Entries taken from a collection:
<<<<

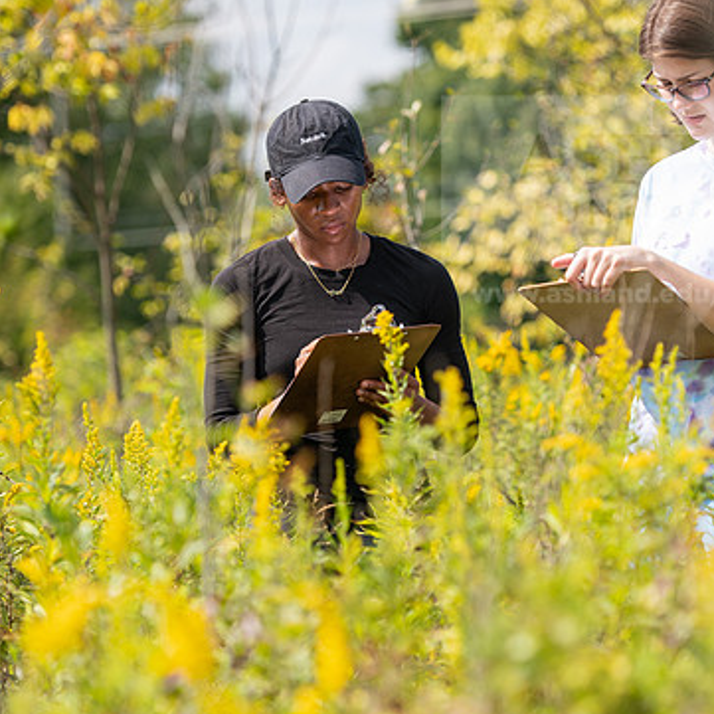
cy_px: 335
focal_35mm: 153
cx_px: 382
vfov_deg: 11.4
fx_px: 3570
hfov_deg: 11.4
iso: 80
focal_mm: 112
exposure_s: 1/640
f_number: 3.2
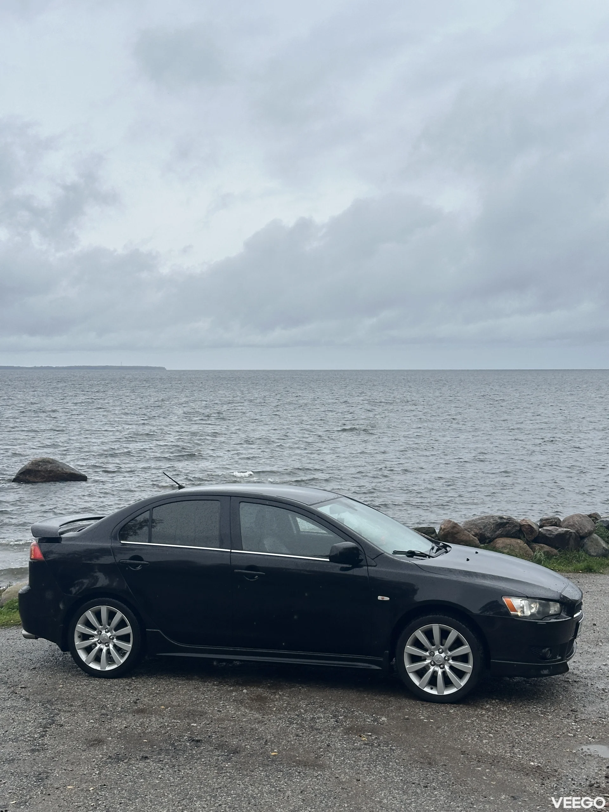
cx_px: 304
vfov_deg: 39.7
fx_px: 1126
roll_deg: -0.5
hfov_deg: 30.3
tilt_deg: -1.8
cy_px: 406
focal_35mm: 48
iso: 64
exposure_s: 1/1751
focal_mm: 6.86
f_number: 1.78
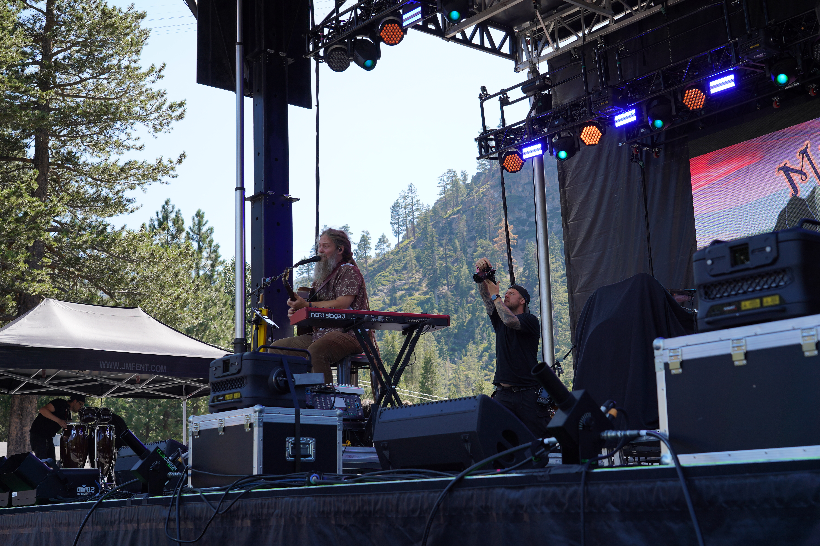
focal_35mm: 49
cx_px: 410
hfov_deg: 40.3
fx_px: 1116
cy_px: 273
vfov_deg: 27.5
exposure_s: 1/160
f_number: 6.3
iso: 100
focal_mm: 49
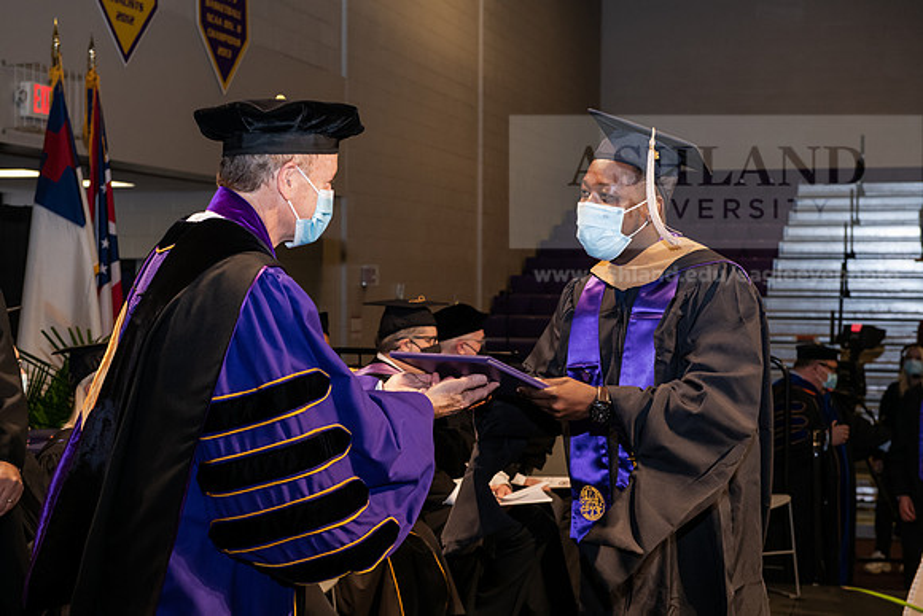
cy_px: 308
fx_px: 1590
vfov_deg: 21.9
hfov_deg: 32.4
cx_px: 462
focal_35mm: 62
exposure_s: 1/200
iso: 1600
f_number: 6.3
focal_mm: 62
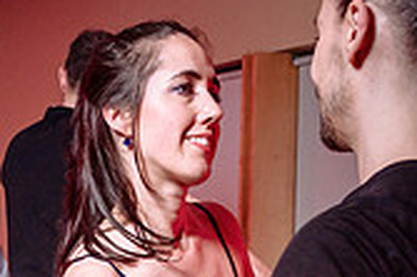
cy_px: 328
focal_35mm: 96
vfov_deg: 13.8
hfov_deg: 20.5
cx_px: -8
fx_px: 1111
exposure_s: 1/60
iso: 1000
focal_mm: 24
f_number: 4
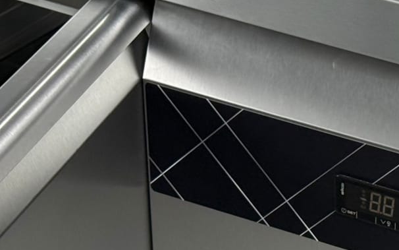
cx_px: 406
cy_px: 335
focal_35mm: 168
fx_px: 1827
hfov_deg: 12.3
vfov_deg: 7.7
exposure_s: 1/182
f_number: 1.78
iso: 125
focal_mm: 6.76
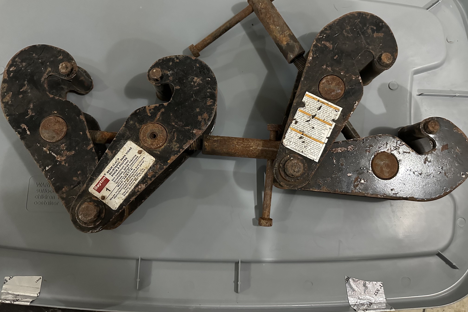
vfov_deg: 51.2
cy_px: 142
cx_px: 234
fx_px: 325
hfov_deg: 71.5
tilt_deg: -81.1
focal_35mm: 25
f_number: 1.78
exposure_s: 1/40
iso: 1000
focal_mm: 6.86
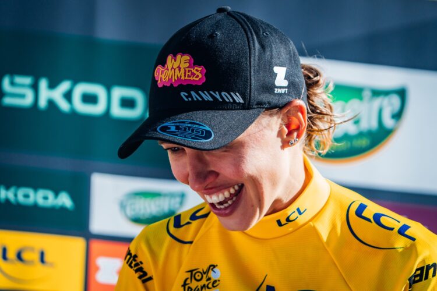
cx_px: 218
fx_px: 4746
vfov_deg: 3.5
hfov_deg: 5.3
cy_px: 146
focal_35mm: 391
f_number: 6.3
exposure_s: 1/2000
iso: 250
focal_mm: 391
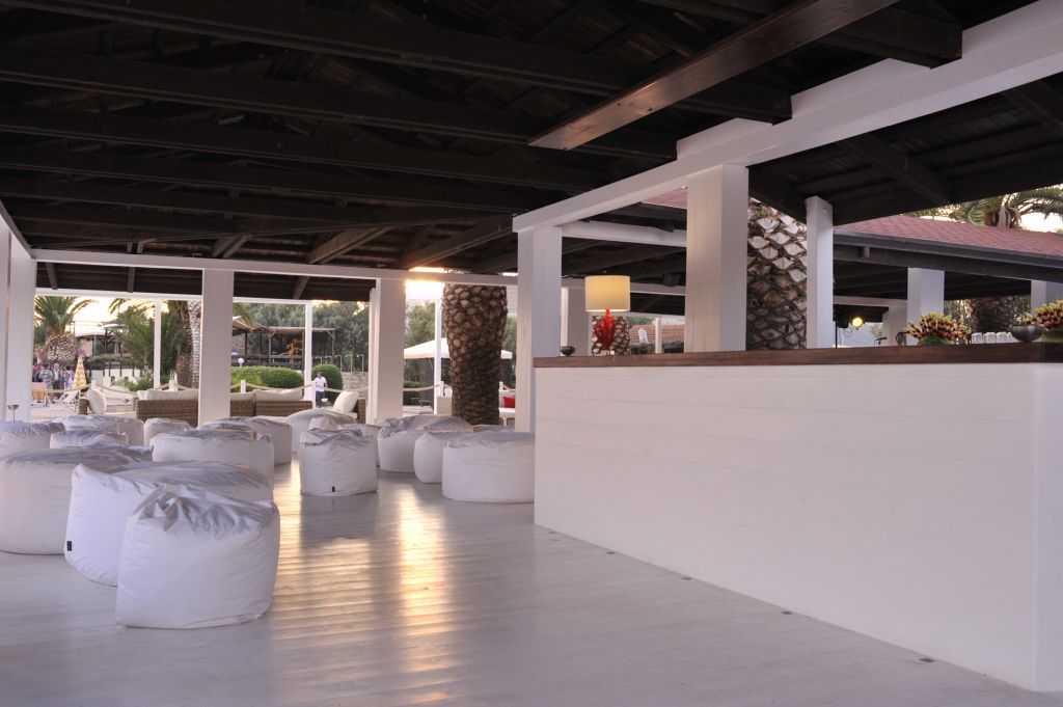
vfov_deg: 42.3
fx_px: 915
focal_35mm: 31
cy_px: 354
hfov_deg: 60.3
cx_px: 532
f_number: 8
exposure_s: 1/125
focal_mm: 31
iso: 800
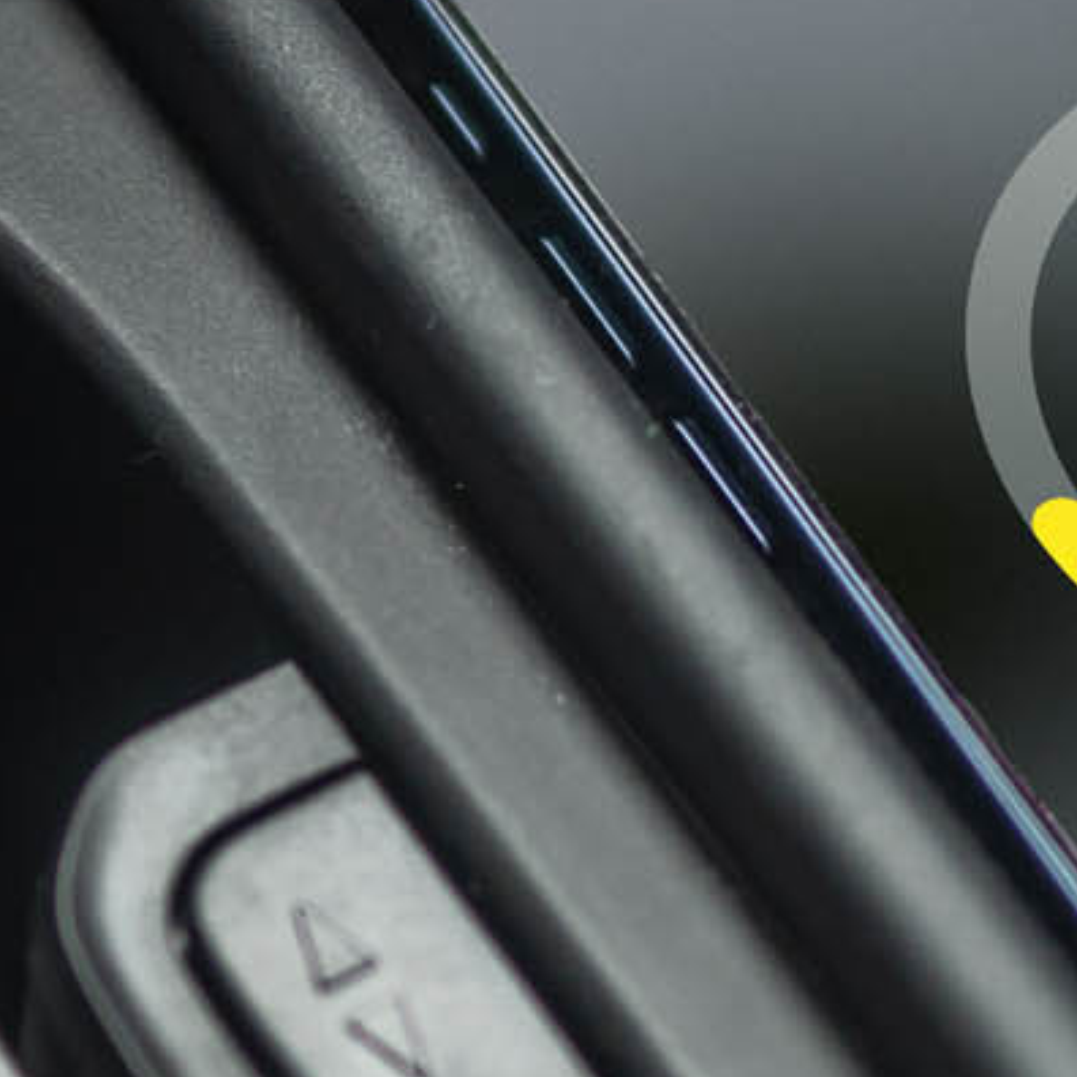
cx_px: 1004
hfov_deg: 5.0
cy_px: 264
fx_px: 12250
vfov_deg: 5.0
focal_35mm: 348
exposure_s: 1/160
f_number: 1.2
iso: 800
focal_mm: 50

>>>>

### About this task
Produce an exact copy of each line of data, skipping embedded images.

### Answer space
cy_px: 335
focal_35mm: 153
cx_px: 382
vfov_deg: 11.4
fx_px: 3570
hfov_deg: 11.4
iso: 80
focal_mm: 112
exposure_s: 1/640
f_number: 3.2
cx_px: 304
vfov_deg: 39.7
fx_px: 1126
roll_deg: -0.5
hfov_deg: 30.3
tilt_deg: -1.8
cy_px: 406
focal_35mm: 48
iso: 64
exposure_s: 1/1751
focal_mm: 6.86
f_number: 1.78
focal_35mm: 49
cx_px: 410
hfov_deg: 40.3
fx_px: 1116
cy_px: 273
vfov_deg: 27.5
exposure_s: 1/160
f_number: 6.3
iso: 100
focal_mm: 49
cy_px: 308
fx_px: 1590
vfov_deg: 21.9
hfov_deg: 32.4
cx_px: 462
focal_35mm: 62
exposure_s: 1/200
iso: 1600
f_number: 6.3
focal_mm: 62
cy_px: 328
focal_35mm: 96
vfov_deg: 13.8
hfov_deg: 20.5
cx_px: -8
fx_px: 1111
exposure_s: 1/60
iso: 1000
focal_mm: 24
f_number: 4
cx_px: 406
cy_px: 335
focal_35mm: 168
fx_px: 1827
hfov_deg: 12.3
vfov_deg: 7.7
exposure_s: 1/182
f_number: 1.78
iso: 125
focal_mm: 6.76
vfov_deg: 51.2
cy_px: 142
cx_px: 234
fx_px: 325
hfov_deg: 71.5
tilt_deg: -81.1
focal_35mm: 25
f_number: 1.78
exposure_s: 1/40
iso: 1000
focal_mm: 6.86
cx_px: 218
fx_px: 4746
vfov_deg: 3.5
hfov_deg: 5.3
cy_px: 146
focal_35mm: 391
f_number: 6.3
exposure_s: 1/2000
iso: 250
focal_mm: 391
vfov_deg: 42.3
fx_px: 915
focal_35mm: 31
cy_px: 354
hfov_deg: 60.3
cx_px: 532
f_number: 8
exposure_s: 1/125
focal_mm: 31
iso: 800
cx_px: 1004
hfov_deg: 5.0
cy_px: 264
fx_px: 12250
vfov_deg: 5.0
focal_35mm: 348
exposure_s: 1/160
f_number: 1.2
iso: 800
focal_mm: 50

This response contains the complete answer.